La liste des motivations transculturelles dressée par Inhorn et Van Balen (2002) peut être complétée par celle issue d’autres travaux (Lalos et al. 1985 ; Van Balen et Trimbos-Kemper 1995 ; Colpin et al. 1998 ; Langridge et al. 2000) qui insistent ‒ en particulier en contexte occidental ‒ sur les dimensions électives et affectives rattachées au lien avec l’enfant, à l’épanouissement qu’il procure et à sa contribution à la relation de couple. Cette importance affective accordée aujourd’hui à l’enfant se retrouve notamment dans les résultats de la plupart des enquêtes portant sur les motivations à avoir des enfants. Dans une enquête réalisée en France par Sondage TNS Sofres (2009) pour Philosophie Magazine auprès de 1 000 personnes de plus de 18 ans, les répondants (parents ou non) ont déclaré à la question « Pourquoi fait-on des enfants ? » dans une proportion d’un tiers qu’« un enfant rend la vie de tous les jours plus belle, plus joyeuse » ; pour 47 %, un enfant « permet de faire perdurer sa famille, de transmettre ses valeurs, son histoire » ; alors que pour 60 %, l’affection est la raison dominante : « un enfant donne de l’affection, de l’amour et permet d’être moins seul quand on vieillit ». Une enquête américaine (Pew Research Center 2010) confirme cette tendance, 87 % des répondants indiquant que la joie d’avoir des enfants constituait la raison principale pour avoir leur premier enfant. Une analyse qualitative des commentaires collectés sur le forum du site Maman pour la vie entre le 12 et le 20 mars 2012 montre également que parmi les répondants, le désir d’enfant (défini comme instinctif, irrationnel, viscéral, animal, naturel par plusieurs) obéit à plusieurs déterminants associés à un amour inconditionnel, confirmant l’importance des affects (Charton et Lévy 2012).

La place grandissante des affects dans les motivations à avoir des enfants est à associer aux changements observés depuis les années 1960 dans les sociétés occidentales, à l’accès des femmes au salariat et à la maîtrise de la contraception, qui ont notamment contribué à de nouvelles modalités d’affirmation de soi. De nouvelles voies d’accomplissement personnel se sont ainsi ouvertes, en particulier aux femmes, qui ne passent plus uniquement par celles de la maternité et de la vie familiale.

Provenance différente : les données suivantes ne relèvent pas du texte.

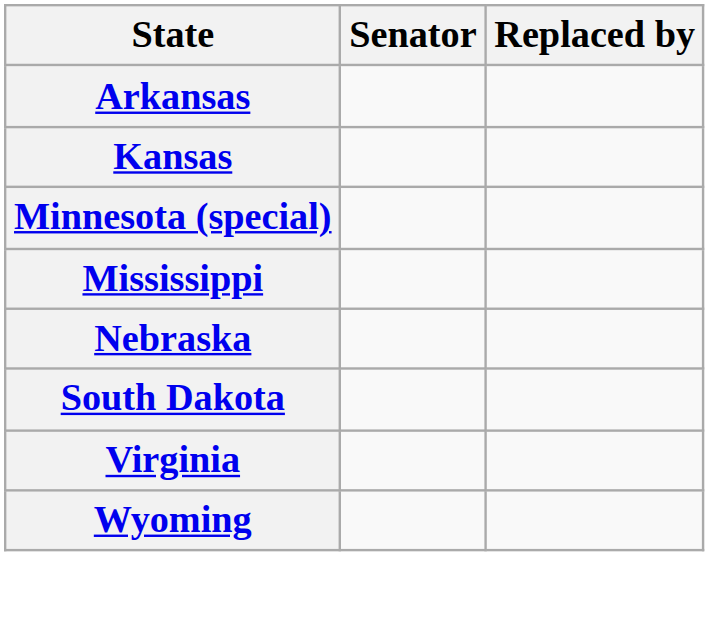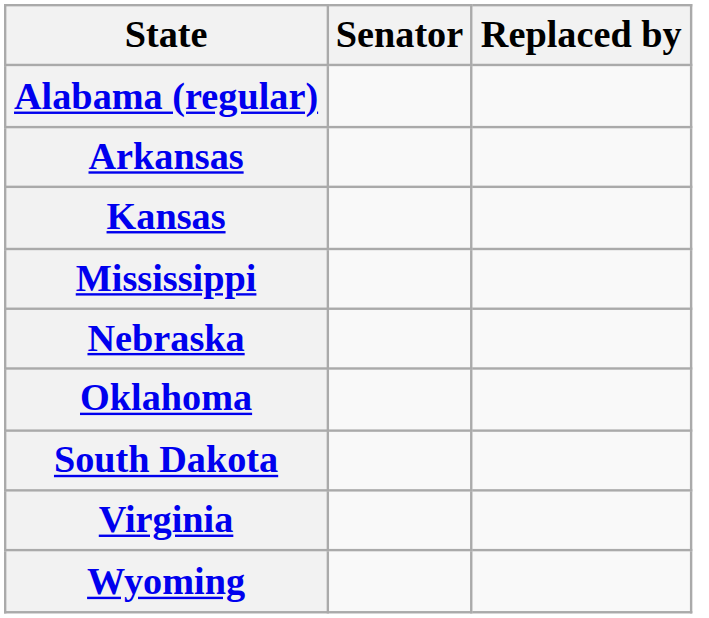+ row: Alabama (regular)
- row: Minnesota (special)
+ row: Oklahoma
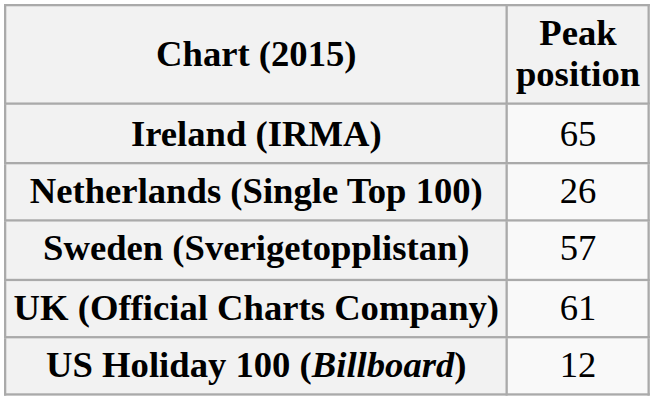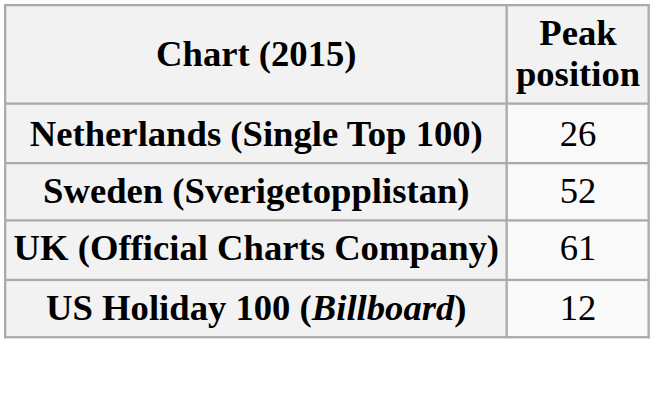- row: Ireland (IRMA) | 65
Sweden (Sverigetopplistan) | Peak position: 57 -> 52
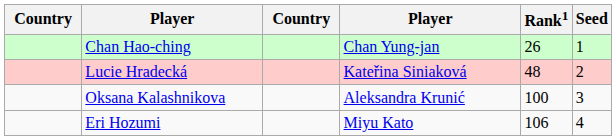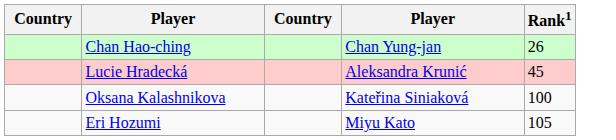- column: Seed | 1 | 2 | 3 | 4
Lucie Hradecká | column 4: Kateřina Siniaková -> Aleksandra Krunić
Lucie Hradecká | Rank1: 48 -> 45
Oksana Kalashnikova | column 4: Aleksandra Krunić -> Kateřina Siniaková
Eri Hozumi | Rank1: 106 -> 105
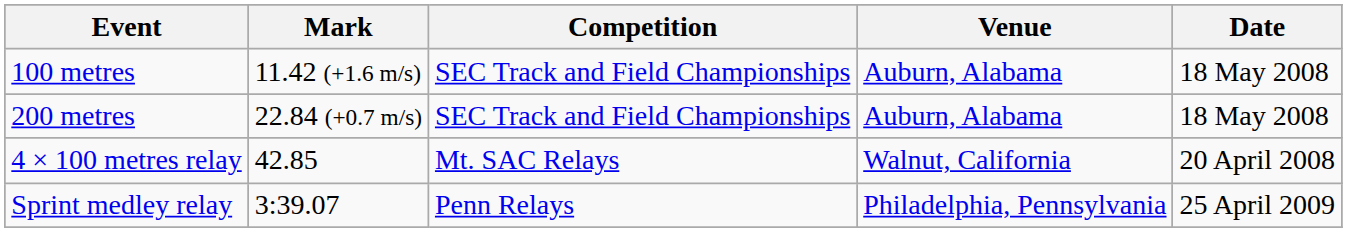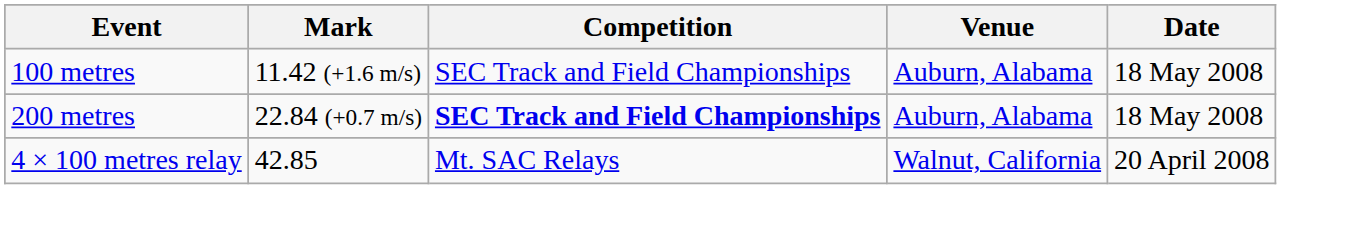200 metres | Competition: normal -> bold
- row: Sprint medley relay | 3:39.07 | Penn Relays | Philadelphia, Pennsylvania | 25 April 2009
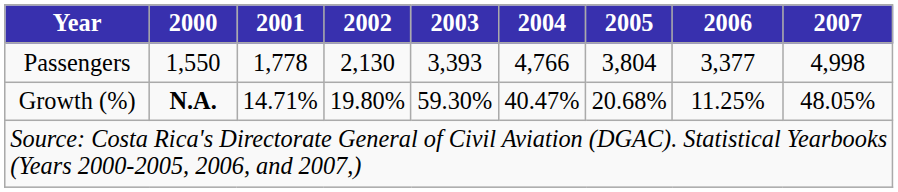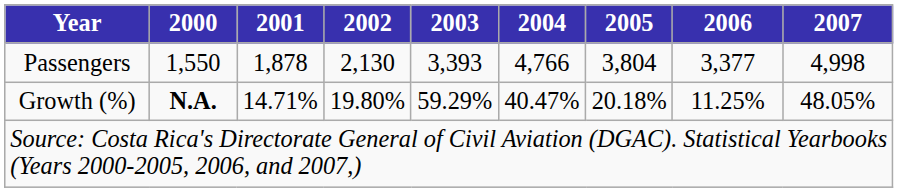Passengers | 2001: 1,778 -> 1,878
Growth (%) | 2003: 59.30% -> 59.29%
Growth (%) | 2005: 20.68% -> 20.18%
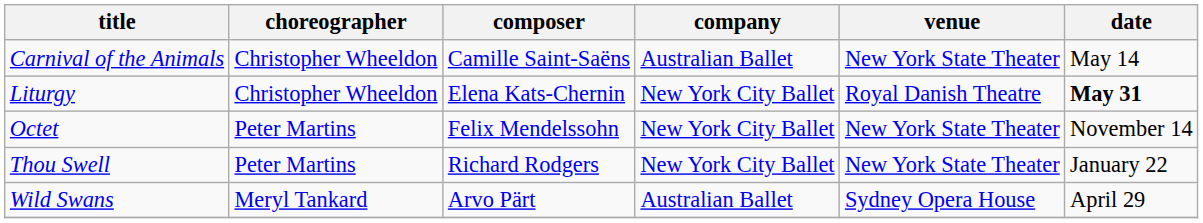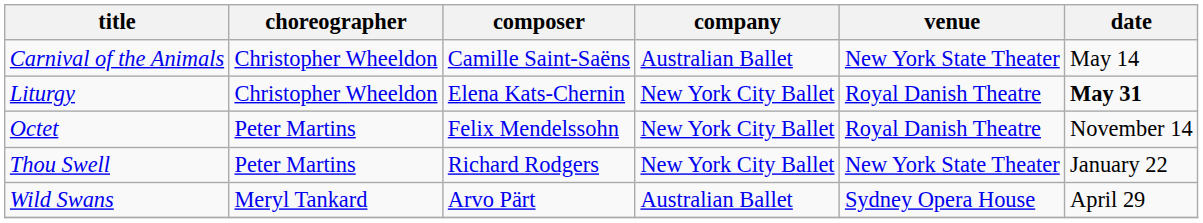Octet | venue: New York State Theater -> Royal Danish Theatre
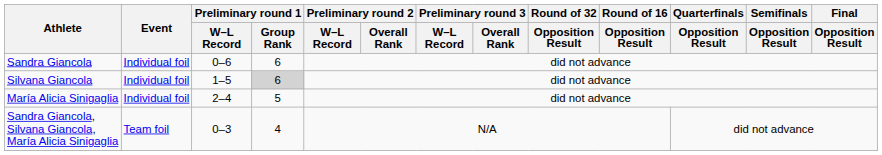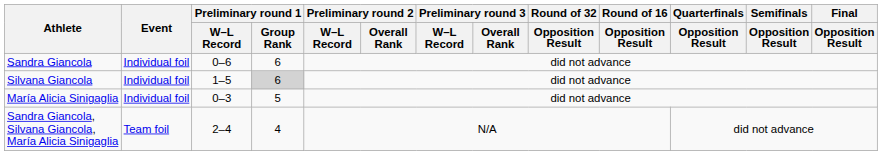María Alicia Sinigaglia | Preliminary round 1 / W–L Record: 2–4 -> 0–3
Sandra Giancola, Silvana Giancola, María Alicia Sinigaglia | Preliminary round 1 / W–L Record: 0–3 -> 2–4
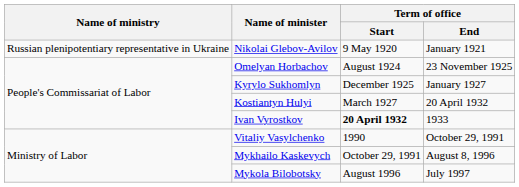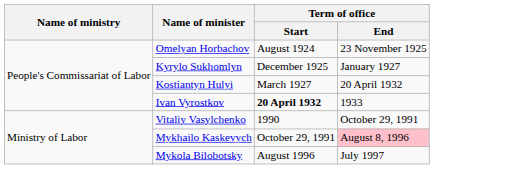- row: Russian plenipotentiary representative in Ukraine | Nikolai Glebov-Avilov | 9 May 1920 | January 1921
Mykhailo Kaskevych | Term of office / End: no background -> pink background
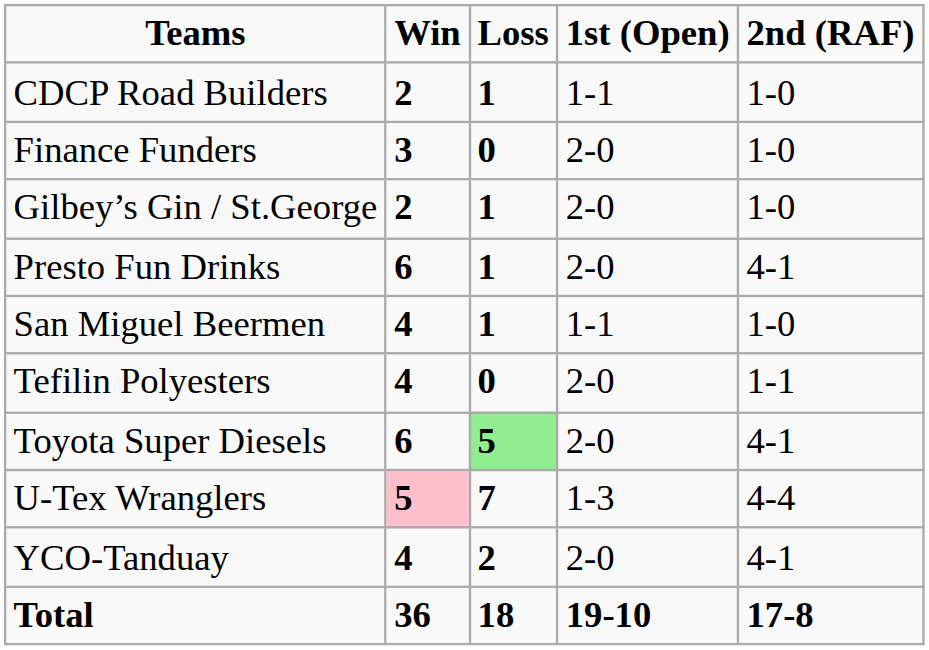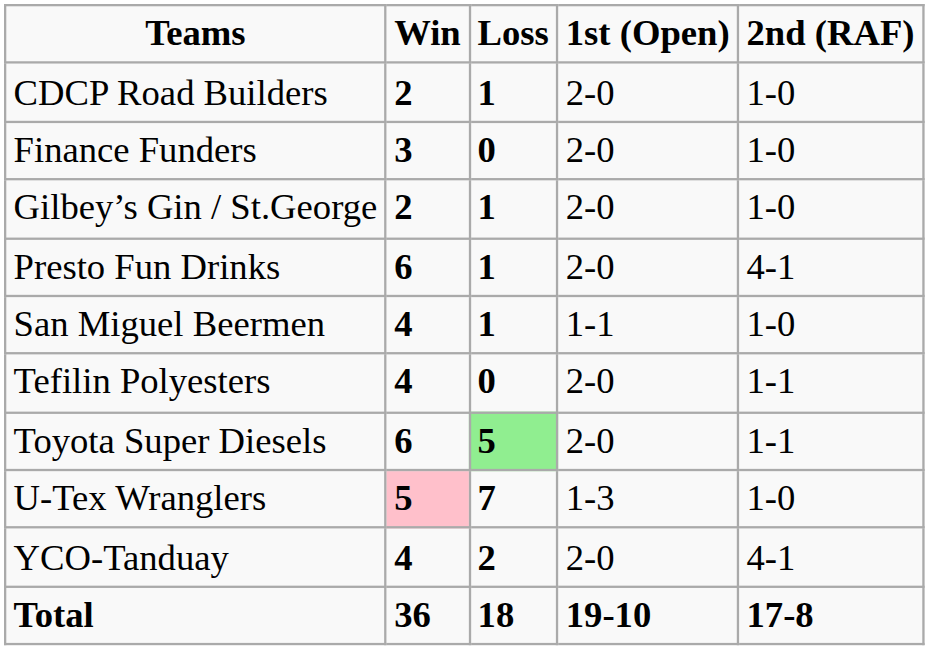CDCP Road Builders | 1st (Open): 1-1 -> 2-0
Toyota Super Diesels | 2nd (RAF): 4-1 -> 1-1
U-Tex Wranglers | 2nd (RAF): 4-4 -> 1-0
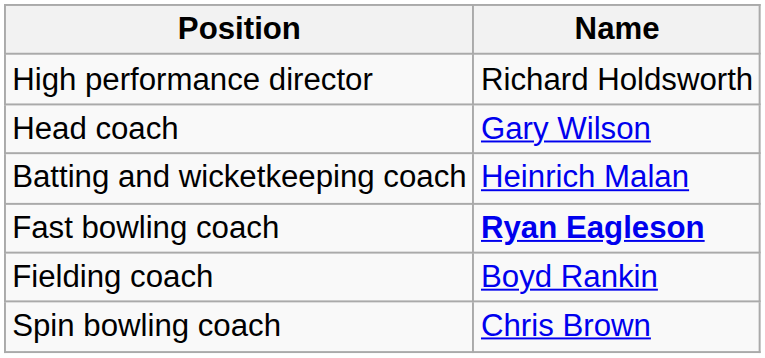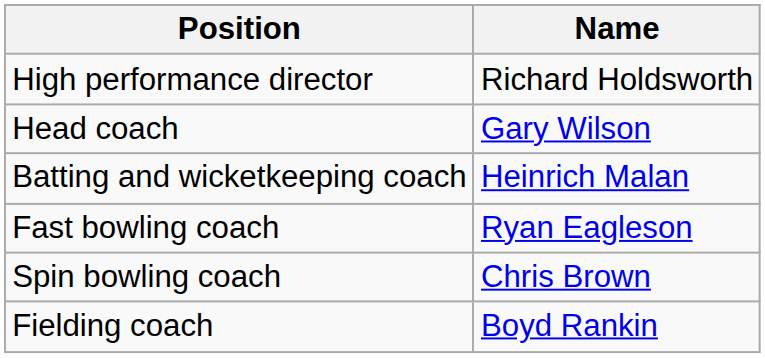Fast bowling coach | Name: bold -> normal
rows swapped: Spin bowling coach <-> Fielding coach
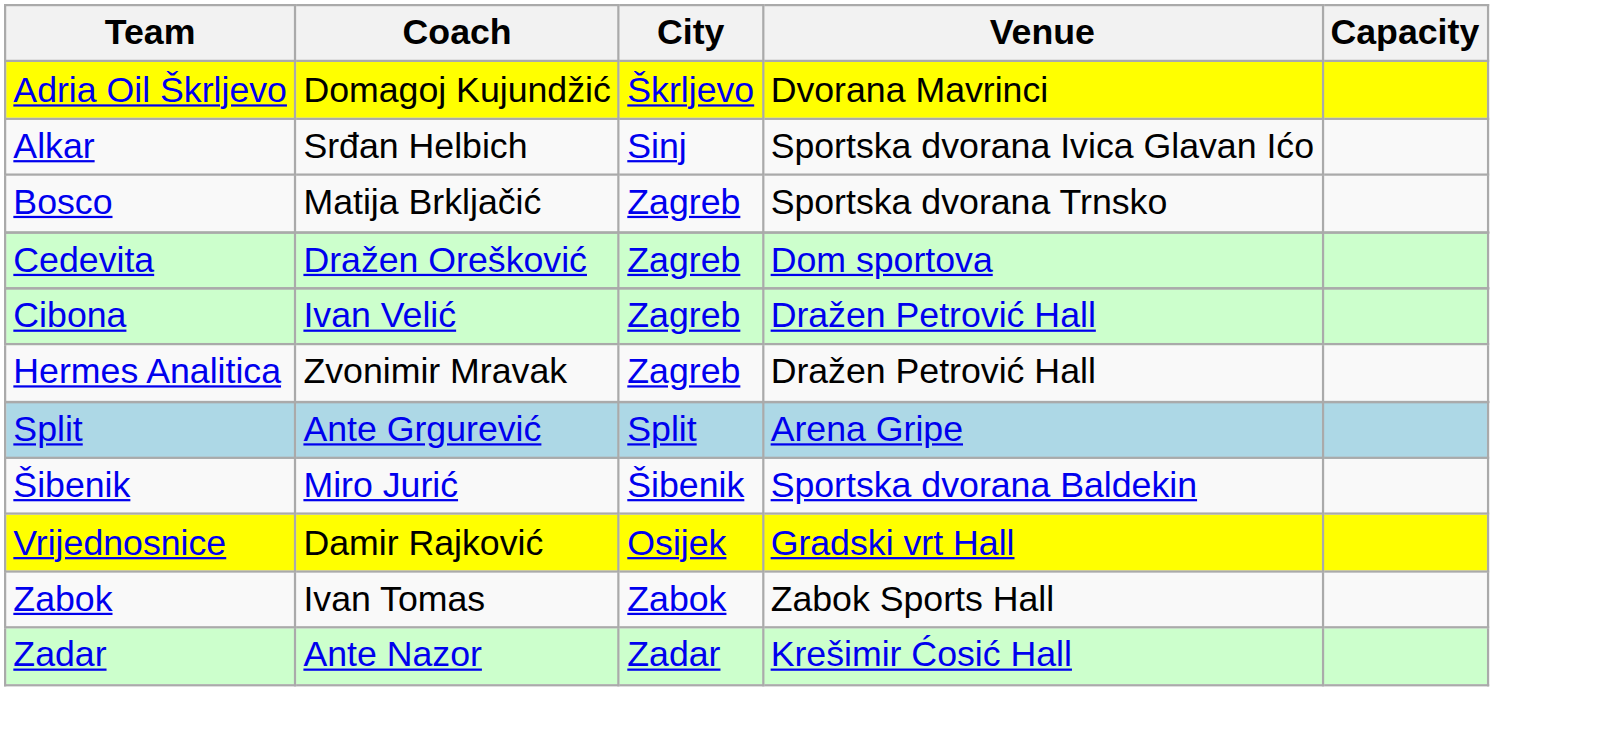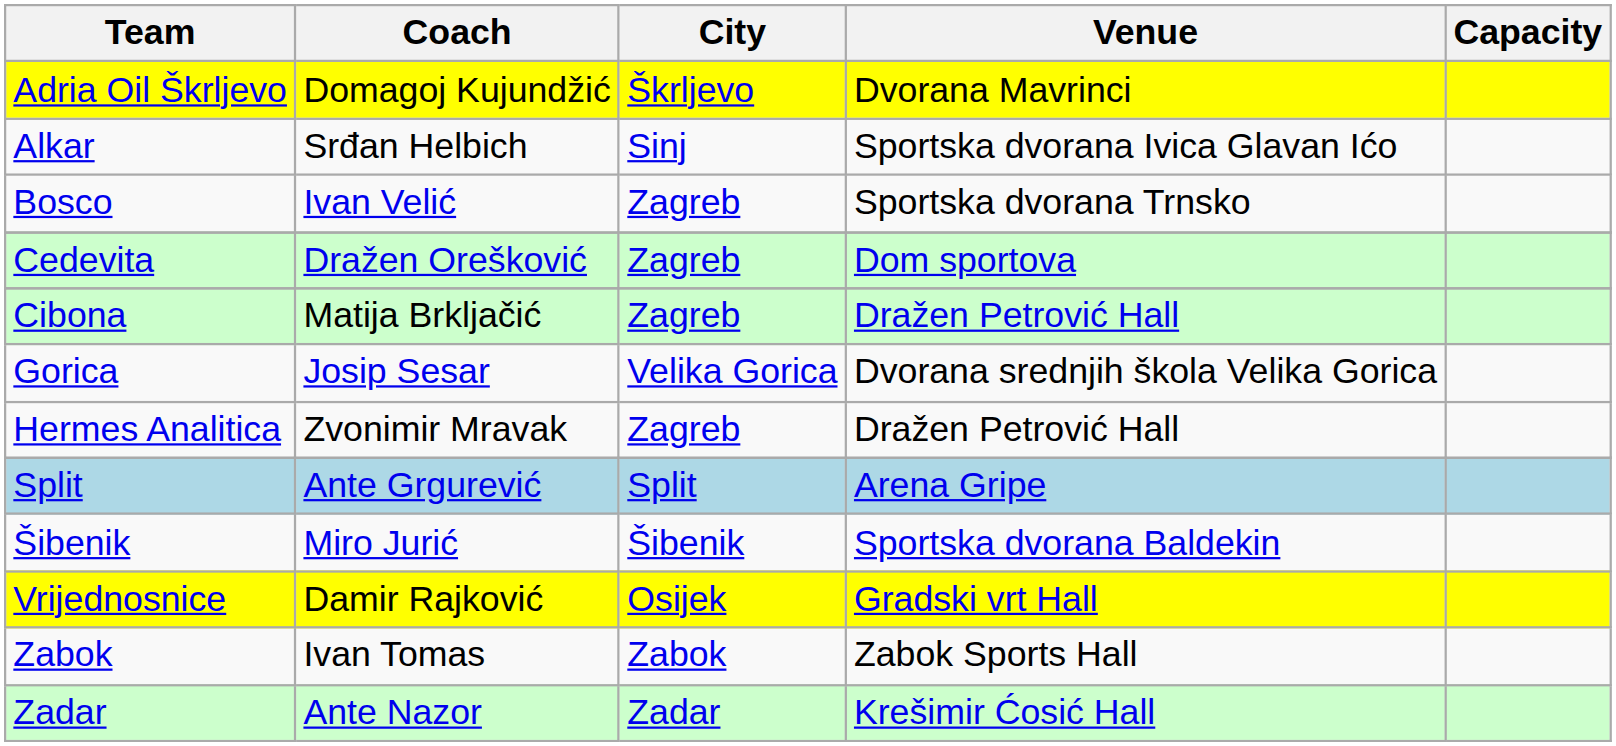Bosco | Coach: Matija Brkljačić -> Ivan Velić
Cibona | Coach: Ivan Velić -> Matija Brkljačić
+ row: Gorica | Josip Sesar | Velika Gorica | Dvorana srednjih škola Velika Gorica
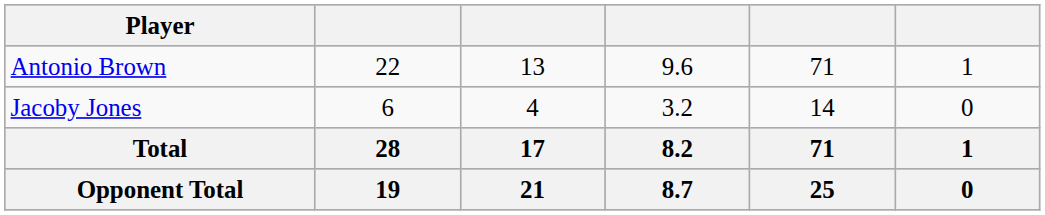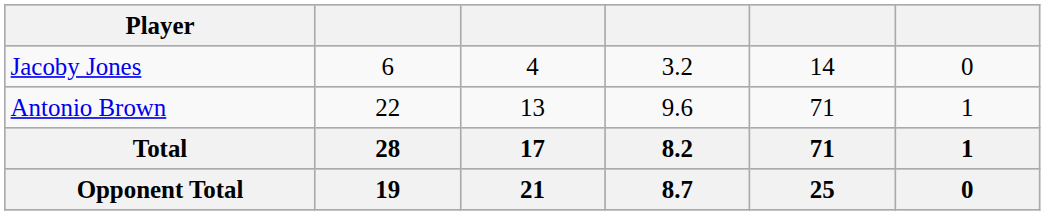rows swapped: Antonio Brown <-> Jacoby Jones
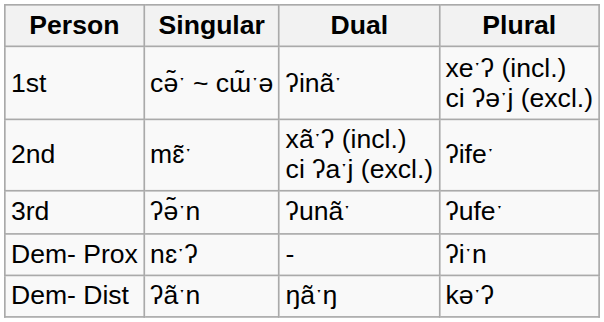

Dans ce contexte, l’enfant devient un possible parmi d’autres possibles, et prend des significations différentes en fonction des parcours de vie individuel, conjugal et familial. Charton (2006) et Gratton (2008) identifient ainsi trois axes principaux à l’expression d’un désir d’enfant en contexte contemporain occidental : 1) l’axe de la transmission, où l’enfant se présente comme le garant de la continuité du groupe ; 2) l’axe de l’alliance, où il symbolise la relation affective et « créative » du couple et où l’enfant peut aussi se présenter en don pour un tiers aimé ; 3) l’axe existentiel, où il est vécu comme permettant l’élargissement de son « soi » à une identité plus large.

Dans l’axe de la transmission, le désir d’enfant renvoie à la fois au prolongement de soi, à l’inscription dans une généalogie et à une participation à la communauté des hommes (Dyer 2007). Il se manifeste notamment, à travers le renouvellement des générations, en tant que maillon d’une chaîne et lutte symbolique contre sa propre mort. Une importance particulière peut être accordée dans cet axe à la parentalité biologique (Morgan et Berkowitz King 2001 ; Langridge et al. 2005).

Un désir d’enfant peut naître aussi pour répondre au désir d’enfant de son ou de sa partenaire (Langridge et al. 2005), ou dans l’idée d’un don pour un tiers aimé (Gratton 2008). Des femmes vivant avec le VIH/sida ont ainsi exprimé avoir eu un enfant pour répondre au désir d’enfant de leur conjoint (Aka Dago-Akribi et Cacou 2004).

Enfin, le désir d’enfant peut aussi prendre sens à travers les émotions qu’il peut faire naître dans le cadre d’une expérience personnelle, et conduire à une « renaissance » du parent, notamment parmi ceux dont l’expérience de la parentalité a fait surgir un sentiment de nouvelles responsabilités vis-à-vis de leur enfant mais aussi d’eux-mêmes (Charton 2006).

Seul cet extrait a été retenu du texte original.